*EXERCISE INSTRUCTIONS*.
a) In two sentences, summarize the TOF diffractometer calibration tutorial.
b) Carry the TOF diffractometer calibration tutorial forward from its final sentence.

*QUOTED TEXT*.
——

Calibration of a TOF powder diffractometer

In this tutorial, data collected on the SNS instrument POWGEN, are used. The calibration process will use the fitted positions of all visible peaks in a pattern of NIST SRM 660b La10B6 (a=4.15689Ĺ) obtained in a multiple single peak fit. The positions will be compared to those expected from the known lattice parameters to establish the diffractometer constants (difC, difA, difB and Zero) used for calculating TOF peak positions from d-spacings. For the second part of this tutorial, the suite of peaks will be extended to include every visible peak in the pattern and the peak fitting will include the various profile coefficients thus fully describing the instrument contribution to the peak profiles. Note that menu entries and user input are shown in bold face below as Help/About GSAS-II, which lists first the name of the menu (here Help) and second the name of the entry in the menu (here About GSAS-II).

If you have not done so already, start GSAS-II.

Part I. Determine the diffractometer constants

Step 1: Read in the data file

 Use the Import/Powder data/from GSAS powder data file menu item to read the data file into the current GSAS-II project.


A file selection dialog will be shown; its appearance will depend on your OS. Change the search directory to /exercises/TOF Calibration and then select the file PG3_17541.gsa and press Open. A window will appear “Is this the file you want?”. Press Yes. The file selection dialog will reappear; select the PGHR_60-2015A.prm file. It contains the POWGEN instrument parameters provided along with the data; this file is in the old GSAS iparm file format and does not include all the instrument parameters used by GSAS-II. This is what we will be improving in this tutorial.


At this point the data tree window will have several entries and the powder pattern will appear. Although it is not necessary in this case, you may wish to change the limits (green & red vertical dashed lines). If so select the Limits item in the GSASII Data tree under PWDR PG3_17541.gsa Bank 1 and set them as appropriate (usually due to unusable data at the ends of the pattern).


 Step 2: Select peaks

Under the PWDR PG3_17541.gsa Bank 1 GSASII Data tree item find the Peak List entry; it will be empty. Select the menu item Peak Fitting/Auto search to populate the Peak List. This will select almost every peak in the pattern (I got 66 peaks).

——

*EXCERPTED RECORDS*.
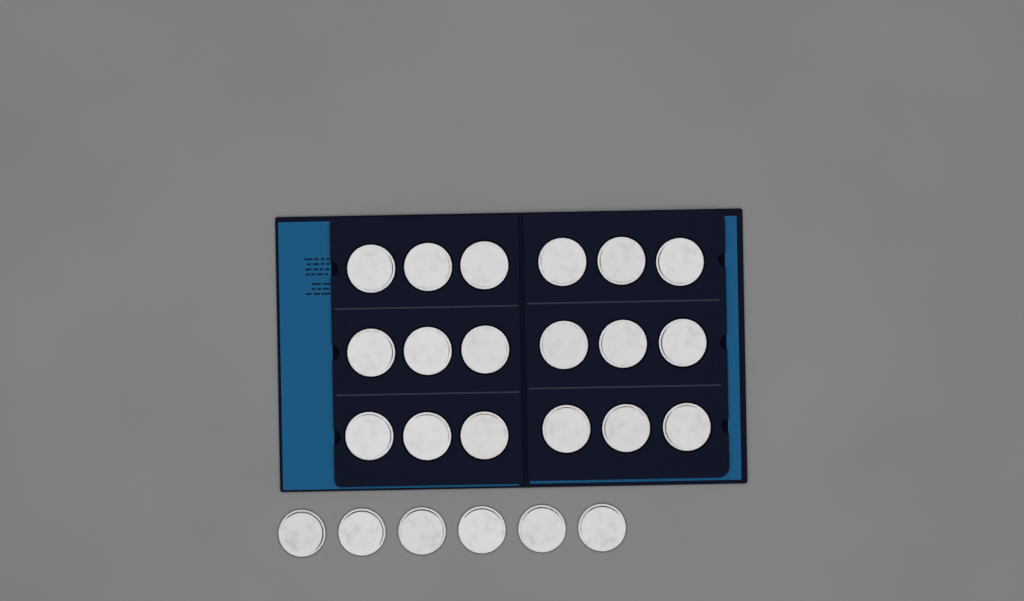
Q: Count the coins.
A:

——

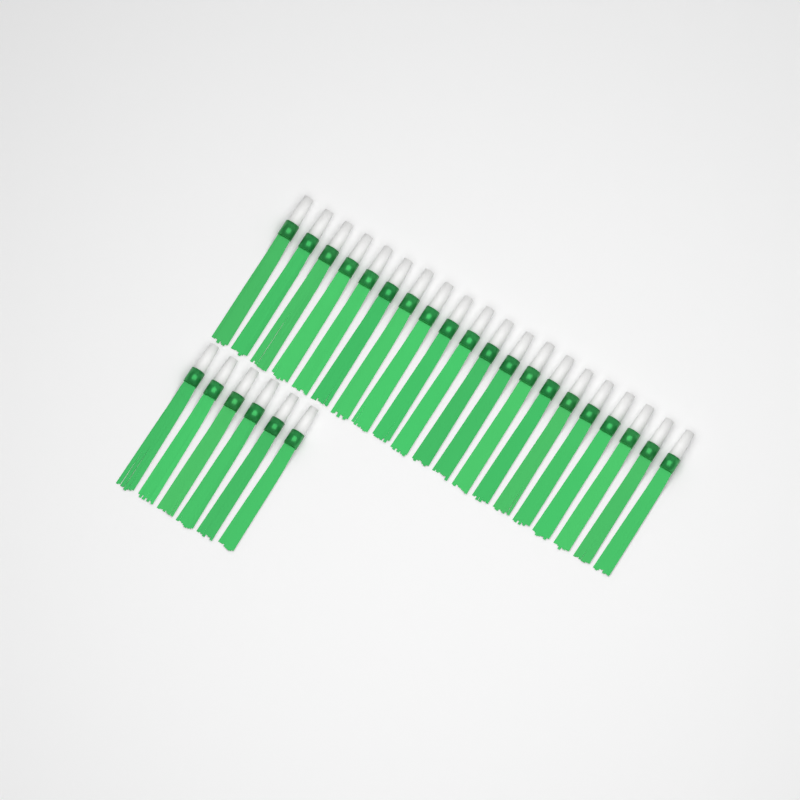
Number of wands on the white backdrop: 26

——

*RESPONSES*.
a) The tutorial uses POWGEN data from a NIST SRM 660b La10B6 standard and compares fitted peak positions with those expected from the known lattice parameters to establish the diffractometer constants difC, difA, difB and Zero. Its first steps read the data file and the PGHR_60-2015A.prm instrument parameter file into GSAS-II, optionally adjust the limits, and fill the Peak List with Peak Fitting/Auto search.

b)
However, it can fail by selecting a peak multiple times if the data is too noisy. You should check through the list and eliminate any close duplicates (in this instance there didn’t appear to be any). A peak can be eliminated by placing the cursor on the vertical blue line and pressing the right mouse button; the line should vanish and the entry in the table deleted. Notice that the position for the highest TOF peak is misplaced. You can shift it by placing the cursor on the blue line and with the left mouse button down, drag the line to match the peak top (zooming in before can help). If you want you can add more of the unpicked lines to the list (I didn’t). To do this (zooming in helps) place the cursor on a data point at the top of a peak and press the left mouse button. It is easiest to proceed from right to left so the tool tip stays out of the way as you work. For any of these operations the zoom buttons at the bottom left of the plot window must be turned off (NB: one is turned on in the above plot).

Step 3: Fit peaks

To do the initial fit to the peaks, select the Peak Fitting/Peakfit menu item in the Peak List data window. GSAS-II will ask for a project name before continuing, enter a name (I chose calibrate). The project file (calibrate.gpx) will be written into your local directory selected in the File Dialog; then the refinement will proceed. The resulting plot will look like (I keyed ‘s’ and ‘q’ on the plot to get a sqrt(I) vs q plot which spread out the peaks a bit better than a I vs TOF plot).

The fit to the background can be improved by adding more terms; I set the number of chebyschev terms to 6. The peak positions should also be refined; to set them go back to the Peak List data window, select one of the items under the 1st refine column, select the “refine” box (the column will turn blue), then press y. All the position refine boxes will be checked. Then repeat the Peak Fitting/Peakfit menu item; a new plot will appear with a better fit.

Step 4: Setup for calibration

Now that we have a reasonably well fit set of peak positions, we next need to index them with respect to the lattice parameters of the standard. Select the Index Peak List entry in the GSAS-II Data tree, an empty data window will appear. Populate it by selecting Operations/Load/Reload menu item. The data table will show the positions & intensities along with 000 for hkl for each one.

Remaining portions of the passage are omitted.